Интересно, что начальник тайной полиции не испытывал по отношению к Троцкому враждебности и не преследовал корыстные цели. Но для мышления профессионального солдата и полицейского, незнакомого с проблемами, личностями и атмосферой ужасной борьбы, которой этот налет должен был положить конец, все это дело поистине выглядело крайне загадочно. Он только что насчитал в стене над кроватью семьдесят три пулевых отверстия, и это «чудесное спасение» казалось тем более загадочным. Он наблюдал за самообладанием Троцкого и Натальи и размышлял, что он, ветеран многих мексиканских гражданских войн, никогда не видел, чтобы кто-то вел себя столь спокойно, побывав в такой опасности. Точность формулировок и наличие юмора в речи Троцкого казались ему совершенно неуместными и еще более подозрительными. (Только спустя несколько месяцев, в течение которых долг службы часто приводил его к Троцкому, он поймет, что «неестественное» спокойствие, мужество и чувство юмора были натурой этого человека.) С другой стороны, этот налет был таким скандалом даже по мексиканским стандартам, что Салазару было трудно поверить, что за ним стояли сталинисты, сторонники Карденаса (в числе друзей которого он не был). Поведение охраны Троцкого также вызывало его недоверие: почему же охранники были столь странно пассивны? Почему ни в кого из них не стреляли? Салазар был убежден, что Шелдон был в сговоре с налетчиками и ушел вместе с ними по собственной воле. Троцкий энергично утверждал, что Шелдон был их жертвой, а не сообщником, но он не мог представить для этого доказательств. И в умозаключениях Салазара было следующее зерно истины: налет не мог быть совершен без сотрудничества кого-то из окружения Троцкого или, по крайней мере, кого-то, находящегося в близком контакте с его домочадцами. Кто это? Этот вопрос отныне привлек все их внимание и пробудил всю их настороженность.

Через неделю после налета Троцкий, возмущенный подозрениями в адрес свой и Риверы, выразил протест президенту Карденасу против ареста двух своих секретарей. Ссылаясь на то, что было ему известно (между прочим, от Рейса и Кривицкого) о деятельности ГПУ во многих странах, он потребовал, чтобы следователь или полиция допросили нынешнего и прежнего генеральных секретарей Мексиканской коммунистической партии, а также Сикейроса и Ломбардо Толедано. Президент распорядился немедленно освободить секретарей Троцкого. Но еще некоторое время следствие шло по ложному следу, а Троцкий был занят опровержением инсинуаций, защищая своих сотрудников и заявляя о невиновности Роберта Шелдона Харте. «Если бы Харте, — заявил он, — был агентом ГПУ, он мог тайно заколоть меня, без всего этого шума массированного и сенсационного налета». Тем временем полиция задержала нескольких из налетчиков, которые подтвердили, что их командиром был Сикейрос; а сам Сикейрос ударился в бега.[138]

Наконец 25 июня люди Салазара обнаружили труп Шелдона на территории небольшой фермы за пределами Мехико — это хозяйство было арендовано двумя хорошо известными художниками, оба — сталинисты.

* [Исходные данные]
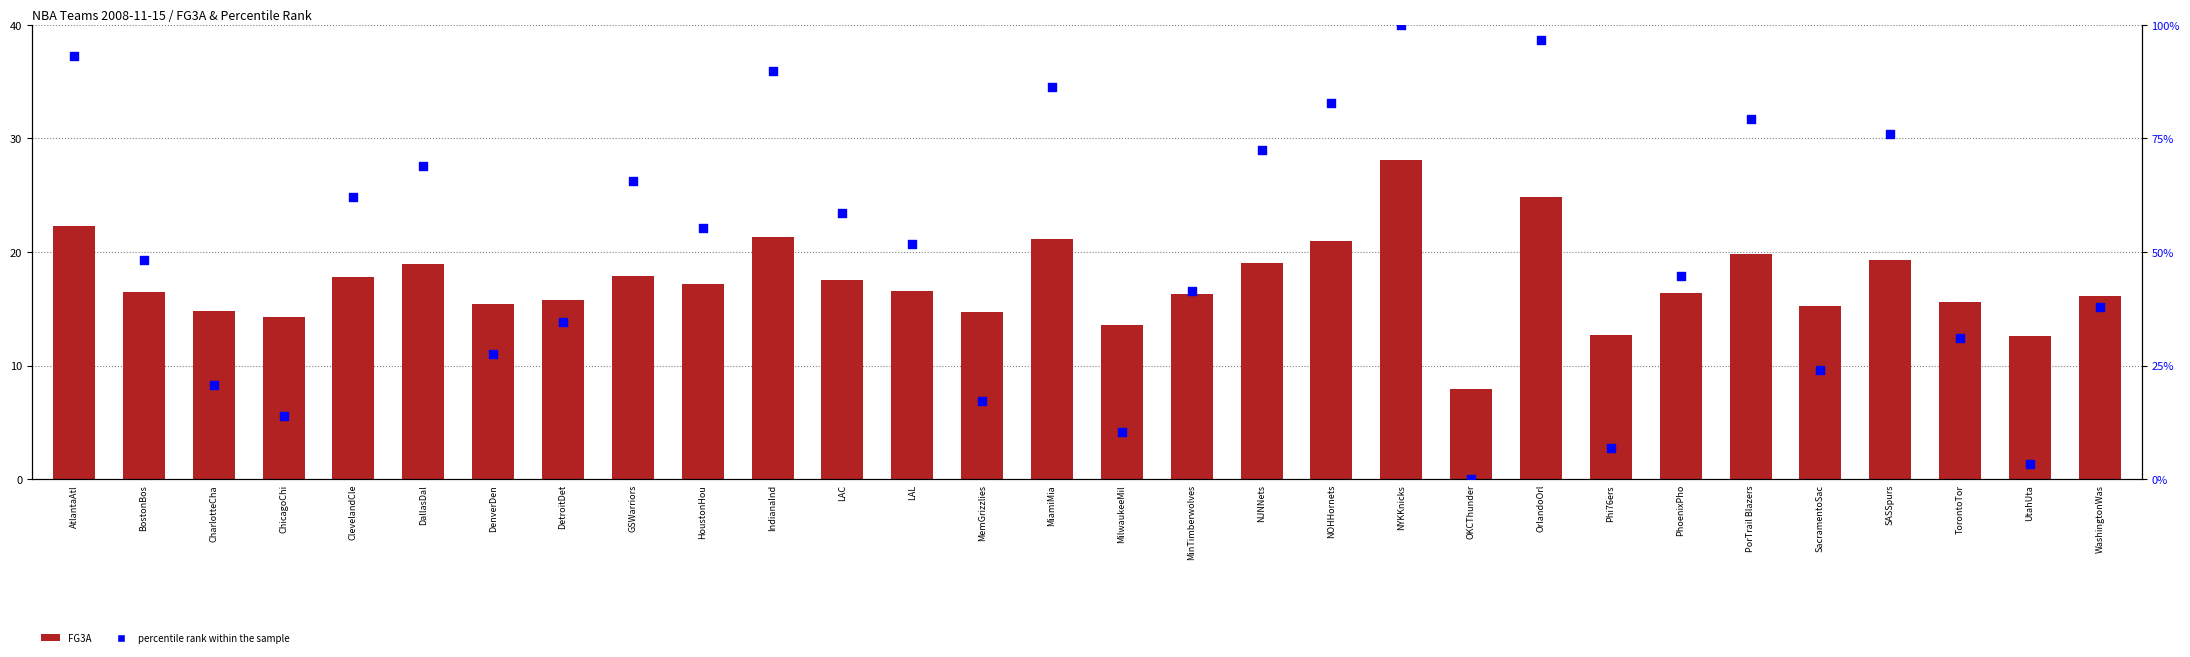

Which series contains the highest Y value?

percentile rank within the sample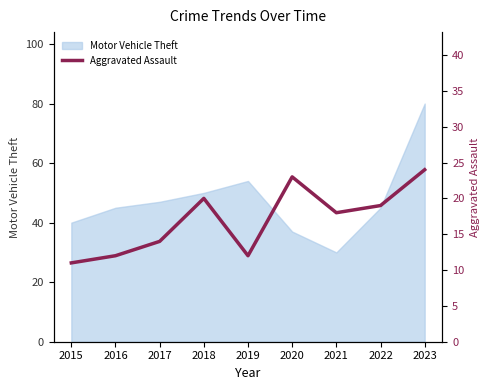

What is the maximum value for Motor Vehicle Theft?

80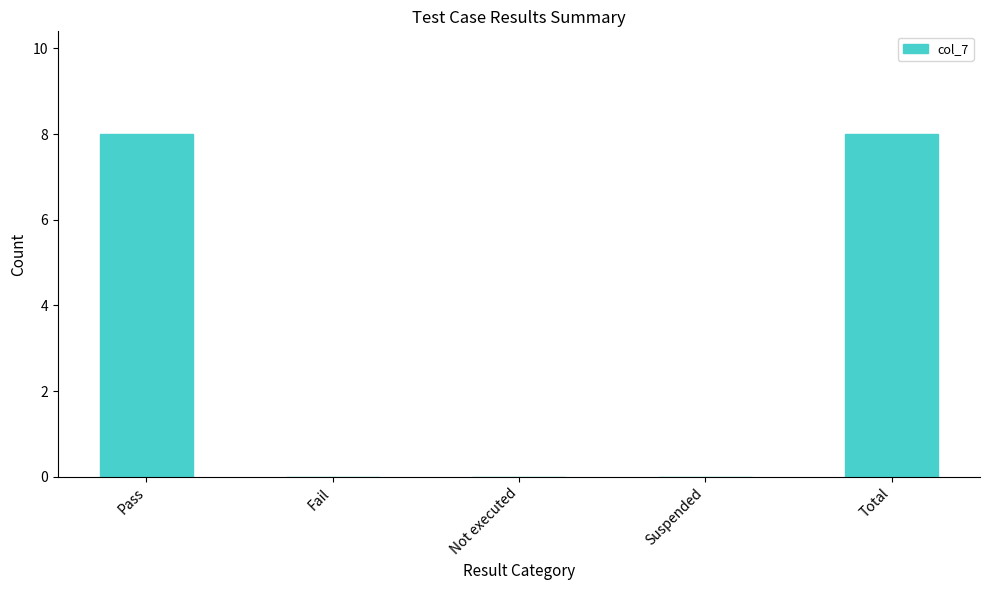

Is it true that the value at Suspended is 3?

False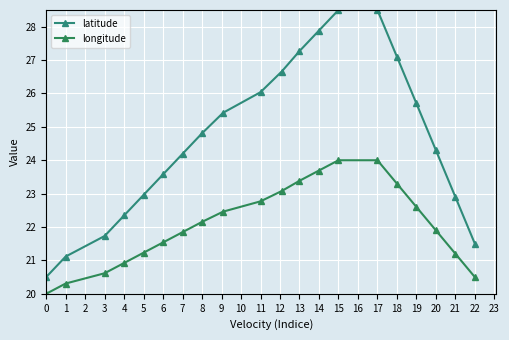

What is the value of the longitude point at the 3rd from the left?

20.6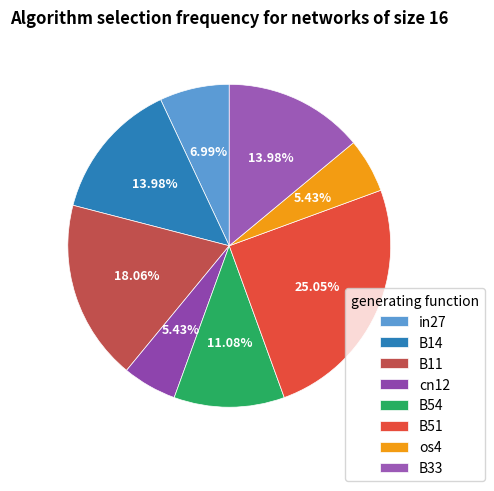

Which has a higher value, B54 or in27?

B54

* [Задание] Воспроизведите дословно участок отрывка о расследовании налета, который открывается словами «Наконец 25 июня» и завершается словами «оба — сталинисты.». Приведенные выше строки для работы не требуются.

* [Результат]
Наконец 25 июня люди Салазара обнаружили труп Шелдона на территории небольшой фермы за пределами Мехико — это хозяйство было арендовано двумя хорошо известными художниками, оба — сталинисты.